AI image generators are everywhere now, more and more people are joining in the fun using them to generate creative images. Some of the popular sites that provide text to image generation services on the web pages are:
- Dall.E-2 by openAI
- dalle-mini ( note it’s an open source model and not a mini version of OpenAI’s DALL.E)
- stablediffusionweb （Stable Diffusion)
- DreamStudio (Stable Diffusion)
These AIGC (Artificial Intelligence Generated Content) image generators use deep learning algorithms to generate images from text. Specifically, they use a type of neural network called a Generative Adversarial Network (GAN).
The process typically involves training the GAN on a large dataset of images and corresponding text descriptions. The GAN consists of two neural networks: a generator and a discriminator. The generator takes in a text description as input and generates an image that it thinks corresponds to that description. The discriminator then evaluates the generated image and compares it to the actual images in the dataset. If the discriminator determines that the generated image is too dissimilar from the real images, it provides feedback to the generator, which adjusts its output to try to create a better match.
This process of feedback and adjustment continues until the generator is able to consistently produce images that are indistinguishable from real images based on the text descriptions. Once the generator has been trained, it can be used to generate new images from text descriptions that it has never seen before.
I have tried and compared generating images on these web sites using same prompts, and the results are great. and It’s fun to see the differences of images between different models, as well as the imperfect and weird results generated 🙂
prompt 1: 蒙古人在草原上骑马 (Chinese, meaning “a Mongolian riding a horse on grassland”)
You can see none of them generate a picture about a Mongolian riding a horse except for OpenAI’s DALL.E-2 ( the last one). But if we change the prompt to English, the results are much better.
Prompt 2: a Mongolian riding a horse on grassland
You can see they are able to generate the intended images this time.
Conclusion 1: DALL.E-2 is the only service that works as intended. All the other services are weak on natural language processing for Chinese– they don’t understand Chinese well like DALL.E-2. For the latter it probably benefits from the GPT large language model that also powers chatGPT.

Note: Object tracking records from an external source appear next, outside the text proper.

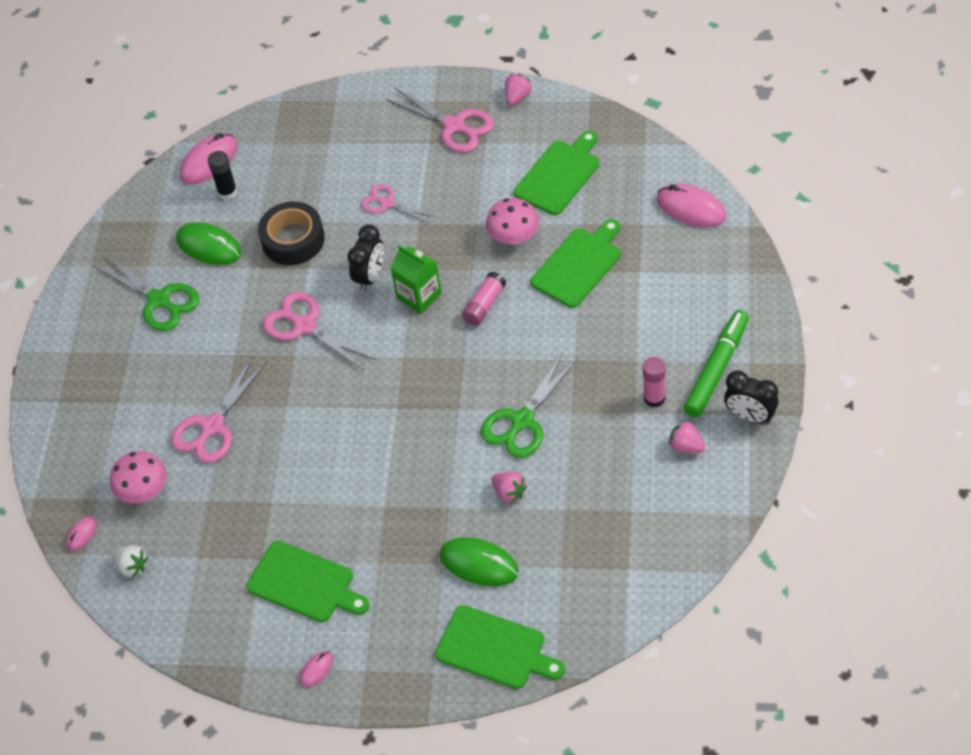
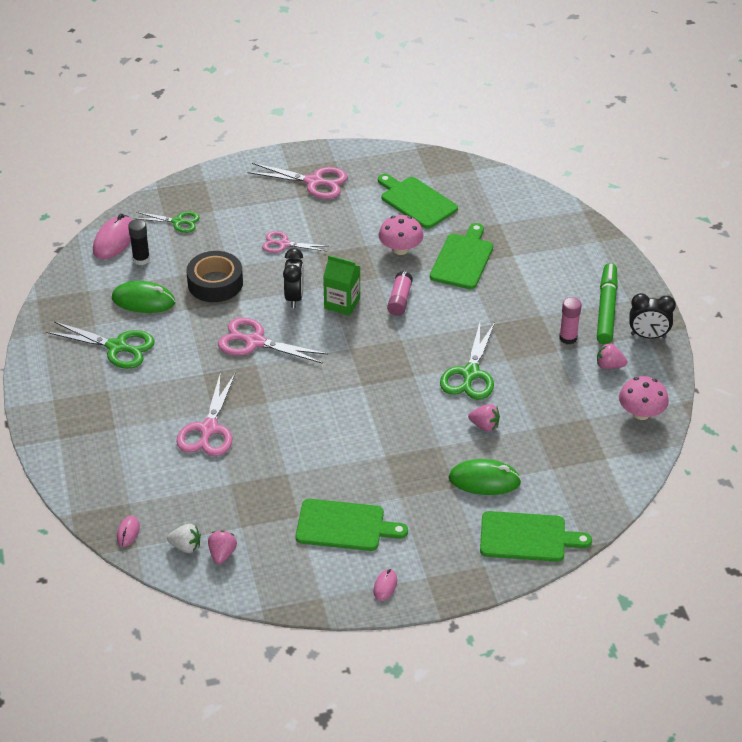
camera: 25 degrees left, 10 degrees down
(143, 491) = (169, 488): pink mushroom -> pink mushroom (641, 413)
(285, 150) = (178, 222): none -> green scissors
(517, 97) = (356, 154): pink strawberry -> pink strawberry (222, 554)
(559, 175) = (416, 201): green cutting board -> green cutting board turned 60 degrees counterclockwise
(691, 208) = (532, 206): pink mouse -> none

As a work around, for Chinese or any other languages prompts, you can have Google translate Chinese into English, then use the translated prompt for the other image gen services. Or even better, ask chatGPT to translate and also come up with more precise prompts.
The other important aspect is the quality of the images. Here are some other tests:
Prompt 3: An Asian girl, who dressed a black jacket, is playing electric guitar in a rock band concert
Conclusion 2: Common issues of the AI generated human photo-realistic images include human faces, eyes and fingers. Hands and fingers seem to be the most difficult among them– even if AI got the number of fingers right, hands and fingers often twist in some weird angles or the lengths are in bad aspect ratios.
In the testing above, MidJourney ‘s result is the best.
I also played around with some other random prompts on Dalle-2 and Stable Diffusion. Here are some samples, both good and “bad” ones.
And the following are from testings on MidJourney (some are others test results on MidJourney)
Conclusion 3: From my testings, the one that generates images with best quality is MidJourney. It consistently generated great images , whether it’s photo-realistic, carton or other visual arts.
Overall the best goes to MidJourney.